How about this: these folks put up a website in order to serve customers, not for OpenAI to scoop up all their data for their own benefit. In my opinion data should only be made available to "AI" companies on an opt-in basis, but given today's reality OpenAI should at least be polite about how they harvest data.
That and the fact that they're using a log file with the timestamps omitted as evidence of "how ruthelessly an OpenAI bot was accessing the site" makes the claims in the article a bit suspect.
OpenAI isn't necessarily in the clear here, but this is a low-quality article that doesn't provide much signal either way.
AI companies cause most of traffic on forums - https://news.ycombinator.com/item?id=42549624 - Dec 2024 (438 comments)
Now everybody calls this abuse. And a lot of it is abuse, to be fair.
Now that has been mostly blocked. Every website tries really hard to block bots (and mostly fail because Google funds their crawler millions of dollars while companies raise a stink over paying a single SWE), but it's still at the point that automated interactions with companies (through third-party services for example) are not really possible. I cannot give my credit card info to a company and have it order my favorite foods to my home every day, for example.

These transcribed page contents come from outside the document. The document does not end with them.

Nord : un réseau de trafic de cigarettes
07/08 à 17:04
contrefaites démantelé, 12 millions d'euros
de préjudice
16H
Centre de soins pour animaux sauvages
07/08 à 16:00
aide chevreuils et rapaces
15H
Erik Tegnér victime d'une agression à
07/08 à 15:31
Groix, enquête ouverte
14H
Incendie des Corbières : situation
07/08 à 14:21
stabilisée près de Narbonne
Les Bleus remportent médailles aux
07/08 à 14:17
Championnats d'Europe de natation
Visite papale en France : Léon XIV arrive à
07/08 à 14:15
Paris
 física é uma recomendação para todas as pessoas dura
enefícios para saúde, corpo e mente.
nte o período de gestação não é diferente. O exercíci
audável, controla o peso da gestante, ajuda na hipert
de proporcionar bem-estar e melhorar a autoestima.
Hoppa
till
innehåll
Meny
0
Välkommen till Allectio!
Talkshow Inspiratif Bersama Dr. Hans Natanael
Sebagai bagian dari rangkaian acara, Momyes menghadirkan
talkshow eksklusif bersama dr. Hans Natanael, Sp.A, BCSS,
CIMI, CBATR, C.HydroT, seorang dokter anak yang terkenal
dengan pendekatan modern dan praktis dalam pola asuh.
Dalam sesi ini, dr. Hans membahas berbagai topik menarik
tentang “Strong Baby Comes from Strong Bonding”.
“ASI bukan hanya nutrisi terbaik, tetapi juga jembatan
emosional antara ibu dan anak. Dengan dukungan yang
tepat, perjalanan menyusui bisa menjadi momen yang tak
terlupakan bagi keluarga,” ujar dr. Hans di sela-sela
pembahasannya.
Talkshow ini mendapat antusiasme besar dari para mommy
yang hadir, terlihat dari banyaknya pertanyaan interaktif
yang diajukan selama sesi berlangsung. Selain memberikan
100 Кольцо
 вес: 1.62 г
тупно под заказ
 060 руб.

What AI promises, in a way, is to re-enable this. Because AI bots are unblockable (they're more human than humans as far as these tests are concerned). For companies, and for users. And that would be a way to ... put API's into people and companies again.
Back to step 1.
Yes, VCs want this because it's an opportunity for a double-sided marketplace, but I still want it too.
I wonder to what extent is what these FANG businesses want with AI can be described as just "an API into businesses that don't want to provide an API".
It's time to level up in this arms race. Let's stop delivering html documents, use animated rendering of information that is positioned in a scene so that the user has to move elements around for it to be recognizable, like a full site captcha. It doesn't need to be overly complex for the user that can intuitively navigate even a 3D world, but will take x1000 more processing for OpenAI. Feel free to come up with your creative designs to make automation more difficult.
It seems that any router or switch over 100G is extremely expensive, and often requires some paid for OS.
The pro move would be to not block these bots. Well I guess block them if you truly can't handle their throughput request (would an ASN blacklist work?)
Or if you want to force them to slow down, start sending data, but only a random % of responses are sent (so say ignore 85% of the traffic they spam you with, and reply to the others at a super low rate or you could purposely send bad data)
Or perhaps reachout to your peering partners and talk about traffic shaping these requests.